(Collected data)
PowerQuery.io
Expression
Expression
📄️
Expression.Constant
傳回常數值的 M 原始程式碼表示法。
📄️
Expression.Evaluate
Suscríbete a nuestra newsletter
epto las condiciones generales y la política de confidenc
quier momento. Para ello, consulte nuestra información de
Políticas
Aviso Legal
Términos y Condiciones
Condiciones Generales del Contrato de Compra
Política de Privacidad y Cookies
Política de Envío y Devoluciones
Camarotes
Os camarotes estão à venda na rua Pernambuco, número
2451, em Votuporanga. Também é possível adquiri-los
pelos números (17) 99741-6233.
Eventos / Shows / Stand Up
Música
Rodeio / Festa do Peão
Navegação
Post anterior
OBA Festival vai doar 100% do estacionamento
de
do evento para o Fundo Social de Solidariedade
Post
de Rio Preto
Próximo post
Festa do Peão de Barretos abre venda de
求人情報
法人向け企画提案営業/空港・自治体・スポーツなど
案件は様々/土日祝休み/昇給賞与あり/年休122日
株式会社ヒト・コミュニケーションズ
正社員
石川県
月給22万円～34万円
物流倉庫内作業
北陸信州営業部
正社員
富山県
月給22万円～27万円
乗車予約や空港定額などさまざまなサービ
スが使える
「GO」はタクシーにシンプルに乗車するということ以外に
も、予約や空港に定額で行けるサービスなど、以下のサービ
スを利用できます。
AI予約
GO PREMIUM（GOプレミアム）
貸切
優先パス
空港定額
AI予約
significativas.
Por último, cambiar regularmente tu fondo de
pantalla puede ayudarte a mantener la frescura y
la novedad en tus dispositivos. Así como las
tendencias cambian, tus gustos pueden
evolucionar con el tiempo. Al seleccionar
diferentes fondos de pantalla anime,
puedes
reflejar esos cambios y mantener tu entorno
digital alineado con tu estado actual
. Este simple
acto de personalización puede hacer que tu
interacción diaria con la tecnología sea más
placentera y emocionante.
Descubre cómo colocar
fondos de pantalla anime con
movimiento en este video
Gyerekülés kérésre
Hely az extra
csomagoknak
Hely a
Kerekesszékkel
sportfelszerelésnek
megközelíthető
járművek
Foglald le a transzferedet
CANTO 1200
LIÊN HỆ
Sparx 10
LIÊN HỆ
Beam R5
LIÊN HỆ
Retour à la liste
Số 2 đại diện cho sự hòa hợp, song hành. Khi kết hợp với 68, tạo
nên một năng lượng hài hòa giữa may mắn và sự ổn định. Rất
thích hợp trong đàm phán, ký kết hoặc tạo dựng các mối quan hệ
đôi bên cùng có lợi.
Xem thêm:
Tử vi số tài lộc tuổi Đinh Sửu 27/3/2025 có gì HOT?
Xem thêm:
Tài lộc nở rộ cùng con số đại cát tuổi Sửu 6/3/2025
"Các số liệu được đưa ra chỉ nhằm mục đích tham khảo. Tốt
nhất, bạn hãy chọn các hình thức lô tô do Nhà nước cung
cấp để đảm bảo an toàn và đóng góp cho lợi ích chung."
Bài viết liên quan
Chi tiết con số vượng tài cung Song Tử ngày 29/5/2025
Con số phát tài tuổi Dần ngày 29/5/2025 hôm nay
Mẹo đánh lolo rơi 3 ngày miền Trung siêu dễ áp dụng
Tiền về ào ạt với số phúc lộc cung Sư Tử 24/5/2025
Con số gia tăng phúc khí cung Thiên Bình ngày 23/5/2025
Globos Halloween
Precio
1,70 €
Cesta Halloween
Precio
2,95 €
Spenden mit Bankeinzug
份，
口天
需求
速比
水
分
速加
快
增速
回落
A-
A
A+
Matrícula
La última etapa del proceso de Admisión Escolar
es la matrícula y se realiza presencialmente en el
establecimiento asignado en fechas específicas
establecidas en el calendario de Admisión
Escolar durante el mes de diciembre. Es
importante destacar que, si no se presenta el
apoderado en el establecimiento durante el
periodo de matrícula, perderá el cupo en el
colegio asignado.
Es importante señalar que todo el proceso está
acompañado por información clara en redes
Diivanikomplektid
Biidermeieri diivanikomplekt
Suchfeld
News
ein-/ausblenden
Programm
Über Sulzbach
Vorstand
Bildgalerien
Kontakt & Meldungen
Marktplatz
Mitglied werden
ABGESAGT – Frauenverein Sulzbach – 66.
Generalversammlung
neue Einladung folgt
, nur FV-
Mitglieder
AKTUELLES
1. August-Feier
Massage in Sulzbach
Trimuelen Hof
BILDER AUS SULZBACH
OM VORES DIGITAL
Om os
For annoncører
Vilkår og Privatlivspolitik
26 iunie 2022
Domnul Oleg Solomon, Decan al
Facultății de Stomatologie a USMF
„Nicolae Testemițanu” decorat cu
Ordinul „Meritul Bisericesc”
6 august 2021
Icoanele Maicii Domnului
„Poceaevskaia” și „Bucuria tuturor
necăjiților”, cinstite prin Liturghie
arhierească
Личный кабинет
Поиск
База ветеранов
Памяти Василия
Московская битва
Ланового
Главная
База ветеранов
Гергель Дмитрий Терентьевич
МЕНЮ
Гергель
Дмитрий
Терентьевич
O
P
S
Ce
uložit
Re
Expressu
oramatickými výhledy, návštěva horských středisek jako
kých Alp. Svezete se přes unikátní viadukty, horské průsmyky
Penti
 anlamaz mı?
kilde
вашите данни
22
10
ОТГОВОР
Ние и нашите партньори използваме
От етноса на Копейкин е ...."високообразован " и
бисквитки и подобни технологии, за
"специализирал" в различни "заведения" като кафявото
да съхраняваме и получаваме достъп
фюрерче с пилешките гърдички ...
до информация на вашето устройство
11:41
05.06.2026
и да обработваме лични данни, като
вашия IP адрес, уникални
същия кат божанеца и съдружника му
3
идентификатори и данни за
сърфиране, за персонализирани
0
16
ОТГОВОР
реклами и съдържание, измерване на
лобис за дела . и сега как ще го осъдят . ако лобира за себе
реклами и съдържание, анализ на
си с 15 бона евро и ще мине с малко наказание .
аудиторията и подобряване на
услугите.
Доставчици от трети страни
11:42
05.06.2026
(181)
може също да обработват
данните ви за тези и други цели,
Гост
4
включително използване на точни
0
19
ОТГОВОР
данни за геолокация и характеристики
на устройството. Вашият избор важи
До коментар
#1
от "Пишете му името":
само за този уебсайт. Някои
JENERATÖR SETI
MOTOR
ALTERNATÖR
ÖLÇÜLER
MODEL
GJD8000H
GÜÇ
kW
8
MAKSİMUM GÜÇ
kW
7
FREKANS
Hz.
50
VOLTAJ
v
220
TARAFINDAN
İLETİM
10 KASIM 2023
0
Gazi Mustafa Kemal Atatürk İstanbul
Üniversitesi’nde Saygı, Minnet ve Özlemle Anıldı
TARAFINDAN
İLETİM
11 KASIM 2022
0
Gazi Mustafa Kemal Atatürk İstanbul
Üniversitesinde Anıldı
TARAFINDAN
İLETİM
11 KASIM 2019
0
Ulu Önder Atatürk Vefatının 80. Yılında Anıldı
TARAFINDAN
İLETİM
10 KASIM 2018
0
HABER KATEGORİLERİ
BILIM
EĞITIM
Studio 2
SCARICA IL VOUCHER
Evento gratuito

- **Task**:
For every line above that holds the word "importante", report the whole line.

- **Task solution**:
importante destacar que, si no se presenta el
Es importante señalar que todo el proceso está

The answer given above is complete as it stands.